---- RECORDS SHOWN

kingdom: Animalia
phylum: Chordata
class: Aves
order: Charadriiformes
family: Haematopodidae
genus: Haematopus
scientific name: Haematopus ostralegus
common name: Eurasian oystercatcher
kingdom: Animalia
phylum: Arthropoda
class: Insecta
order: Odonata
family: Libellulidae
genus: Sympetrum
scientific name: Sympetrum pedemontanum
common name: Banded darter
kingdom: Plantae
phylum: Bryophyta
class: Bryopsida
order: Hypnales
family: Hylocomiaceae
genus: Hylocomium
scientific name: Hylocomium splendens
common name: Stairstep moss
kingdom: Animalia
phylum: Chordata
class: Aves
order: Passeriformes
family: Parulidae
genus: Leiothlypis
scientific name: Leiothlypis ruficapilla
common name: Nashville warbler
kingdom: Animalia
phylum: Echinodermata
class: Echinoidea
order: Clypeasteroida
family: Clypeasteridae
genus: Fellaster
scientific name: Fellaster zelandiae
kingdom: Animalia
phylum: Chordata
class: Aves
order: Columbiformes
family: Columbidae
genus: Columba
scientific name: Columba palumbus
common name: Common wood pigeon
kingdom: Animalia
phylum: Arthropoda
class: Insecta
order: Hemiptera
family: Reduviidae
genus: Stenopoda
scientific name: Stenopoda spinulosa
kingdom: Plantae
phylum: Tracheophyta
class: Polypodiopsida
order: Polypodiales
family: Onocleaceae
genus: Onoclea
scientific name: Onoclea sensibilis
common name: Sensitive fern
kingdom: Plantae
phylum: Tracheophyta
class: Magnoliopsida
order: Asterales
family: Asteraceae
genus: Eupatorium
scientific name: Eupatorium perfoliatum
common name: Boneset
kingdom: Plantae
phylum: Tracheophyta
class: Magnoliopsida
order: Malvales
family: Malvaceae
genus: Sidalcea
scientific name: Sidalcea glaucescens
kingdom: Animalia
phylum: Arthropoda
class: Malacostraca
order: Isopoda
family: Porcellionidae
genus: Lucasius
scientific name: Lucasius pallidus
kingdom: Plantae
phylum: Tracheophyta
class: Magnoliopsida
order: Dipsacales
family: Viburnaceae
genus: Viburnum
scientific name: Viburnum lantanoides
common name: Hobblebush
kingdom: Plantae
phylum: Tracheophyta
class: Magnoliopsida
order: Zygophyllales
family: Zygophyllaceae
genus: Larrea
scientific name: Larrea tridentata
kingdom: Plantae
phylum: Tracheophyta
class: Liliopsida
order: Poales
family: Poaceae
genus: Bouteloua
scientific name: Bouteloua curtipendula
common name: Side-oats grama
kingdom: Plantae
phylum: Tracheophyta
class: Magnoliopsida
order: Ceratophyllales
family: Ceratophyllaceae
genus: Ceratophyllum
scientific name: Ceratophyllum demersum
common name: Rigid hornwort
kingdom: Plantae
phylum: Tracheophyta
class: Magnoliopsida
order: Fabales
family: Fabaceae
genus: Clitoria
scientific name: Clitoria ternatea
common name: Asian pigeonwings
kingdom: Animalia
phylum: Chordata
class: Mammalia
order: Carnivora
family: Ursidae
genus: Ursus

--------

**GIVEN TASK**
Rewrite all of the lines above, substituting "vernacular name" for every occurrence of "common name" and leaving everything else unchanged.

**ANSWER IN FULL**
kingdom: Animalia
phylum: Chordata
class: Aves
order: Charadriiformes
family: Haematopodidae
genus: Haematopus
scientific name: Haematopus ostralegus
vernacular name: Eurasian oystercatcher
kingdom: Animalia
phylum: Arthropoda
class: Insecta
order: Odonata
family: Libellulidae
genus: Sympetrum
scientific name: Sympetrum pedemontanum
vernacular name: Banded darter
kingdom: Plantae
phylum: Bryophyta
class: Bryopsida
order: Hypnales
family: Hylocomiaceae
genus: Hylocomium
scientific name: Hylocomium splendens
vernacular name: Stairstep moss
kingdom: Animalia
phylum: Chordata
class: Aves
order: Passeriformes
family: Parulidae
genus: Leiothlypis
scientific name: Leiothlypis ruficapilla
vernacular name: Nashville warbler
kingdom: Animalia
phylum: Echinodermata
class: Echinoidea
order: Clypeasteroida
family: Clypeasteridae
genus: Fellaster
scientific name: Fellaster zelandiae
kingdom: Animalia
phylum: Chordata
class: Aves
order: Columbiformes
family: Columbidae
genus: Columba
scientific name: Columba palumbus
vernacular name: Common wood pigeon
kingdom: Animalia
phylum: Arthropoda
class: Insecta
order: Hemiptera
family: Reduviidae
genus: Stenopoda
scientific name: Stenopoda spinulosa
kingdom: Plantae
phylum: Tracheophyta
class: Polypodiopsida
order: Polypodiales
family: Onocleaceae
genus: Onoclea
scientific name: Onoclea sensibilis
vernacular name: Sensitive fern
kingdom: Plantae
phylum: Tracheophyta
class: Magnoliopsida
order: Asterales
family: Asteraceae
genus: Eupatorium
scientific name: Eupatorium perfoliatum
vernacular name: Boneset
kingdom: Plantae
phylum: Tracheophyta
class: Magnoliopsida
order: Malvales
family: Malvaceae
genus: Sidalcea
scientific name: Sidalcea glaucescens
kingdom: Animalia
phylum: Arthropoda
class: Malacostraca
order: Isopoda
family: Porcellionidae
genus: Lucasius
scientific name: Lucasius pallidus
kingdom: Plantae
phylum: Tracheophyta
class: Magnoliopsida
order: Dipsacales
family: Viburnaceae
genus: Viburnum
scientific name: Viburnum lantanoides
vernacular name: Hobblebush
kingdom: Plantae
phylum: Tracheophyta
class: Magnoliopsida
order: Zygophyllales
family: Zygophyllaceae
genus: Larrea
scientific name: Larrea tridentata
kingdom: Plantae
phylum: Tracheophyta
class: Liliopsida
order: Poales
family: Poaceae
genus: Bouteloua
scientific name: Bouteloua curtipendula
vernacular name: Side-oats grama
kingdom: Plantae
phylum: Tracheophyta
class: Magnoliopsida
order: Ceratophyllales
family: Ceratophyllaceae
genus: Ceratophyllum
scientific name: Ceratophyllum demersum
vernacular name: Rigid hornwort
kingdom: Plantae
phylum: Tracheophyta
class: Magnoliopsida
order: Fabales
family: Fabaceae
genus: Clitoria
scientific name: Clitoria ternatea
vernacular name: Asian pigeonwings
kingdom: Animalia
phylum: Chordata
class: Mammalia
order: Carnivora
family: Ursidae
genus: Ursus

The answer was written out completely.